Mesenchymal stem cells from different organs are characterized by distinct topographic Hox codes.

Mesenchymal stem cells (MSC) are multipotent cells found as part of the stromal compartment of the bone marrow and in many other organs. They can be identified in vitro as CFU-F (colony forming unit-fibroblast) based on their ability to form adherent colonies of fibroblast-like cells in culture. MSC expanded in vitro retain characteristics appropriate to their tissue of origin. This is reflected in their propensity for differentiating towards specific lineages, and their capacity to generate, upon retransplantation in vivo, a stroma supporting typical lineages of hematopoietic cells. Hox genes encode master regulators of regional specification and organ development in the embryo and are widely expressed in the adult.

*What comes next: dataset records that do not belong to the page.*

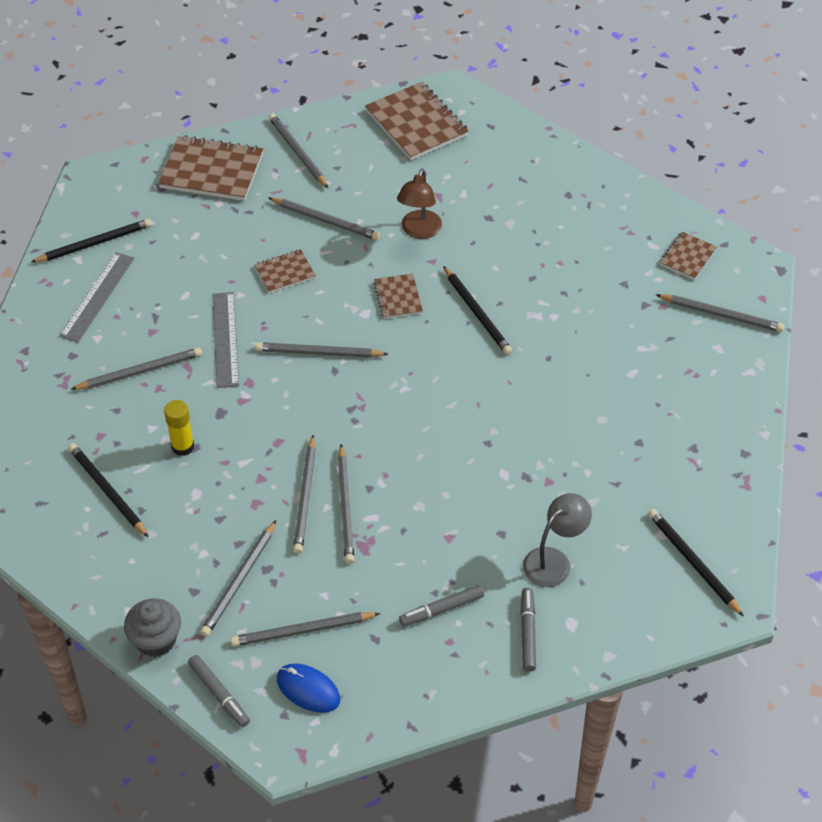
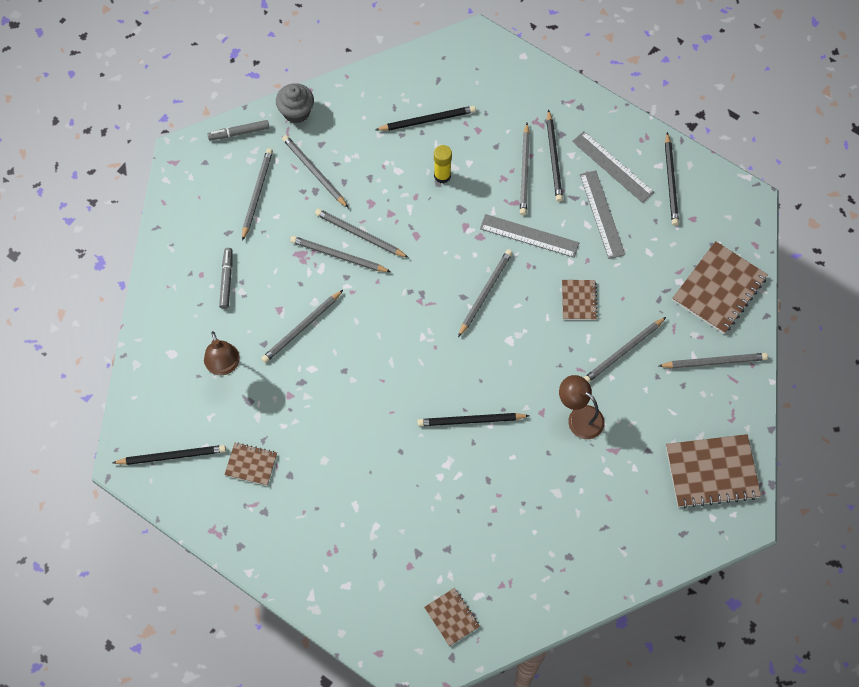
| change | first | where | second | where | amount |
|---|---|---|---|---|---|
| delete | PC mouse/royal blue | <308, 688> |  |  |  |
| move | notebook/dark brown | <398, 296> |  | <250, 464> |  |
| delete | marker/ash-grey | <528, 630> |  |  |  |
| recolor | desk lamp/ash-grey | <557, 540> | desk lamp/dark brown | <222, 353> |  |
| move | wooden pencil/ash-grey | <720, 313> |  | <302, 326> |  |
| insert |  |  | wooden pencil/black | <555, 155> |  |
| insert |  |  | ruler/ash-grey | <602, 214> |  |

We investigated whether they could be involved in determining tissue-specific properties of MSC. Hox gene expression profiles of individual CFU-F colonies derived from various organs and anatomical locations were generated, and the relatedness between these profiles was determined using hierarchical cluster analysis. This revealed that CFU-F have characteristic Hox expression signatures that are heterogeneous but highly specific for their anatomical origin. The topographic specificity of these Hox codes is maintained during differentiation, suggesting that they are an intrinsic property of MSC. Analysis of Hox codes of CFU-F from vertebral bone marrow suggests that MSC originate over a large part of the anterioposterior axis, but may not originate from prevertebral mesenchyme. These data are consistent with a role for Hox proteins in specifying cellular identity of MSC.